Her professional and personal experiences have led her behind the podium to share both her heart and mind. She has spoken extensively on FAS issues throughout the US and Canada. She has been an active participant in many of the FAS-related projects in Washington state as well as a founding member of the FASIS (Iceberg) board bringing the critical voice of a parent. Sandy Randels says of her public service in the FAS community, "Marcy is a caring human being willing to share her experiences to help other people without self-promotion or glamorizing. She focuses outward to help others relate and acknowledge their own experiences."
The road has taken some wonderful twists as well. Over the years in her counseling practice, Marcy had taken a number of referrals from the University of Washington FAS clinic. One day a gentleman called regarding his fetal alcohol affected daughter. Something, her instincts, said "don't ask him to be a client." Instead, she invited him to the parent support group she founded. Working together to "be the best parents we could be for our daughters," Marcy and Jim also became friends. In November of 1995, they married, bringing together a family that included 7 kids -- three alcohol affected, and one with cerebral palsy, along with 4 grandkids, and two horses. They share a very busy life and find time for some of Marcy's "likes": being out doors, reading, food.... Jim has also been a wonderful contributor to the FASIS board.

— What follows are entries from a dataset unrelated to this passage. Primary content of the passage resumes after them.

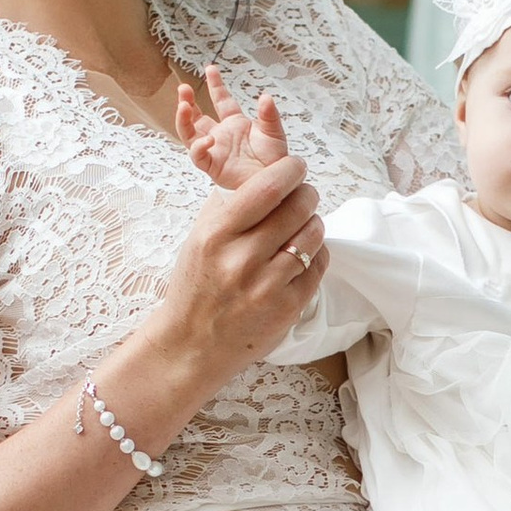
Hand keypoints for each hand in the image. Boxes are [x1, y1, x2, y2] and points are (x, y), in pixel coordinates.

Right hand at [146, 102, 328, 380]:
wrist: (192, 344)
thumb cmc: (196, 285)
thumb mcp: (199, 238)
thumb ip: (228, 204)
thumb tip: (263, 169)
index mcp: (217, 235)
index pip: (267, 188)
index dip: (290, 170)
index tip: (295, 167)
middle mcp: (242, 260)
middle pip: (297, 207)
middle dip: (307, 193)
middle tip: (305, 194)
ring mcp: (267, 286)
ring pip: (313, 235)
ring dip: (315, 222)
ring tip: (304, 224)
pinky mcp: (287, 308)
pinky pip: (319, 267)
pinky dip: (318, 254)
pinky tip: (304, 254)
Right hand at [177, 65, 279, 188]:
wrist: (274, 185)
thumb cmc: (274, 160)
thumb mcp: (274, 133)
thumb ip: (269, 116)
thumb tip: (265, 97)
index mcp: (234, 123)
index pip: (220, 99)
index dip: (215, 84)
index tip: (210, 68)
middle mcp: (220, 134)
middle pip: (196, 116)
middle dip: (187, 101)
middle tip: (183, 89)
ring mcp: (214, 150)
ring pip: (189, 134)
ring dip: (184, 120)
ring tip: (184, 107)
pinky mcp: (212, 166)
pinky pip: (198, 156)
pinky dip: (200, 147)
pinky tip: (208, 140)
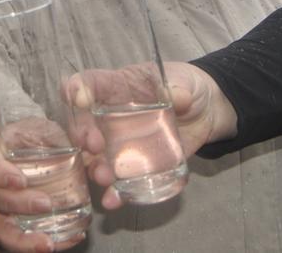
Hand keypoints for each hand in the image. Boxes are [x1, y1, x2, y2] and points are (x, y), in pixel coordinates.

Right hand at [0, 133, 87, 252]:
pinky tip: (62, 241)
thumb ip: (81, 132)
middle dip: (20, 204)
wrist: (36, 147)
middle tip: (45, 203)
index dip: (0, 172)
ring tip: (47, 243)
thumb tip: (95, 143)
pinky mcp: (11, 221)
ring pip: (0, 226)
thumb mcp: (58, 127)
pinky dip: (35, 245)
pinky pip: (17, 238)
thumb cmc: (42, 136)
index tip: (20, 180)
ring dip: (23, 239)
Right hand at [66, 61, 235, 209]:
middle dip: (82, 135)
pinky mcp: (133, 165)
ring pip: (95, 157)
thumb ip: (179, 87)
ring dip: (94, 167)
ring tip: (103, 176)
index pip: (90, 83)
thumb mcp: (184, 82)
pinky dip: (113, 192)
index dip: (77, 88)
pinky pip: (118, 180)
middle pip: (84, 124)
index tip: (79, 99)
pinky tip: (112, 200)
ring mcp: (119, 143)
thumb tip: (179, 96)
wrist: (204, 112)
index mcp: (117, 87)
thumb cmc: (185, 87)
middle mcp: (110, 116)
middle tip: (93, 145)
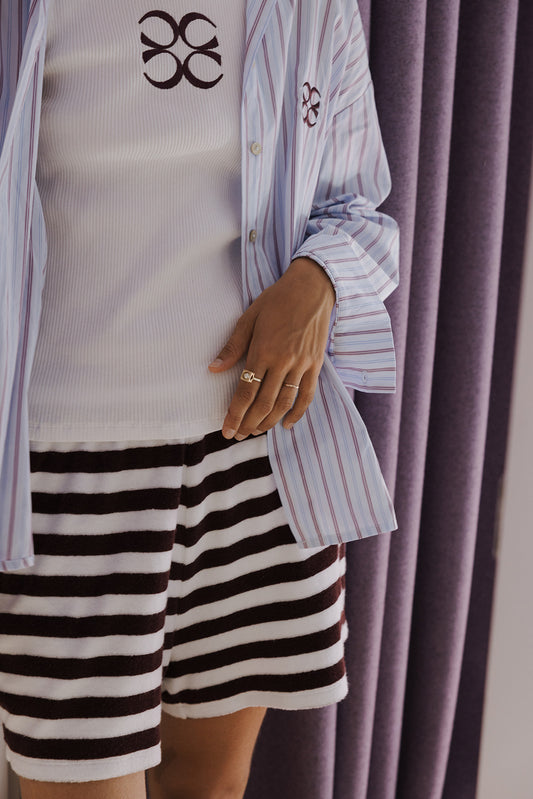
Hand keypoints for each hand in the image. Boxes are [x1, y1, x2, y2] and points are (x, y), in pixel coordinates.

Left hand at [208, 257, 334, 438]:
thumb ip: (233, 346)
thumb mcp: (250, 317)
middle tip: (238, 435)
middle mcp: (283, 361)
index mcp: (263, 350)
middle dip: (249, 423)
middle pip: (264, 402)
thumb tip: (213, 369)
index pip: (246, 391)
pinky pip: (307, 394)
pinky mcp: (315, 364)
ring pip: (285, 402)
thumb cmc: (277, 299)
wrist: (312, 287)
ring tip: (256, 431)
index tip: (227, 429)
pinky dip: (298, 412)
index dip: (235, 414)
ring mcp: (302, 364)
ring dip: (269, 421)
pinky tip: (287, 424)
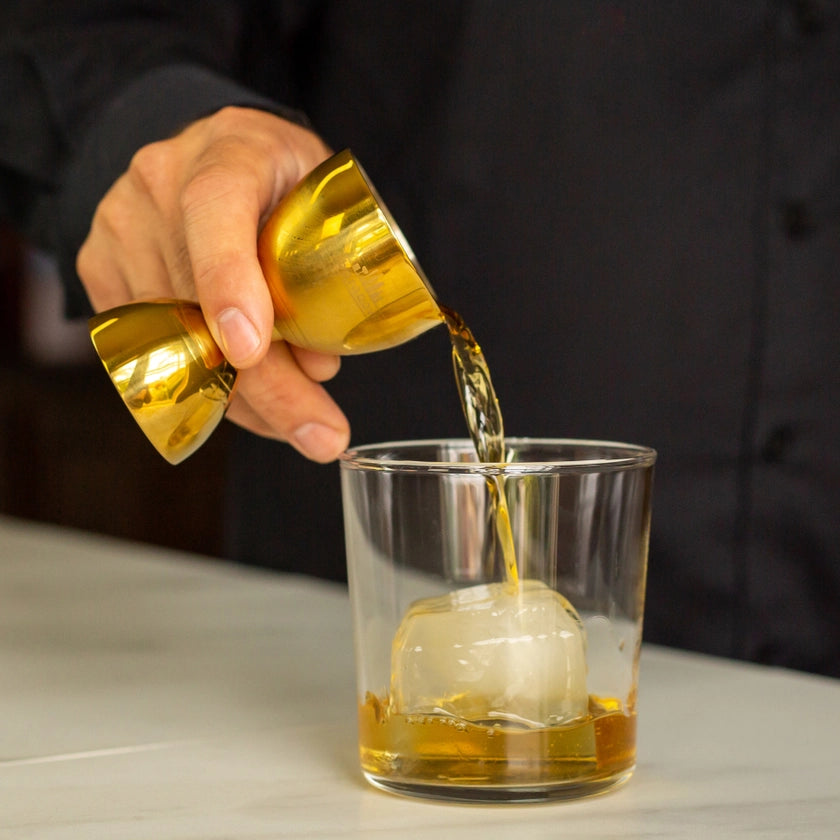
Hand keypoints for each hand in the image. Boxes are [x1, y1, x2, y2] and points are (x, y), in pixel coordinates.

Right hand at [76, 107, 349, 461]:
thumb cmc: (282, 180)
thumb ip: (324, 271)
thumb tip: (317, 369)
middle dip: (267, 387)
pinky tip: (249, 406)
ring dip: (243, 401)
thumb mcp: (321, 203)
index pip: (216, 207)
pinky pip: (151, 349)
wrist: (210, 152)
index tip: (251, 351)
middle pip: (197, 303)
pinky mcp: (100, 266)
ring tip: (298, 425)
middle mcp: (161, 183)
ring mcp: (122, 225)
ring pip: (177, 342)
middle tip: (321, 436)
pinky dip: (205, 389)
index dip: (229, 281)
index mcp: (229, 151)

As Marcy looks forward down the path, into her "crystal ball," here are her projections:
"I believe the scientists are doing a good job measuring and defining what FAS is. At the same time, counselors, teachers, parents who are with these kids have been putting together things that work, things that are helpful; "how to's." These two things will start coming together so we begin to understand the connections between the brain and how it works, and what works for people" in their daily lives. "
In 1988 the words were "a forever disability" -- there were no services to direct one to, and one was bombarded with bad news like "your kid won't graduate," and other predictions of doom. Yet Marcy was put in touch with other parents and from there, connections grew. Now there is an amazing network of services here in her home state (WA). Marcy predicts that someday FAS will be as well known as Downs syndrome, thanks to the dedication of many parents and professionals. Marcy wears both hats, and when we look back 10 years hence, she will be one of the names on our lips.
In the meantime, Marcy plans to continue to "fit in wherever I can and am asked to in the work to achieve the vision. As a person, I plan to continue growing spiritually, stay in recovery, be with my husband, enjoy our kids and grandkids, travel and dig in the dirt." Sounds like a grand trip.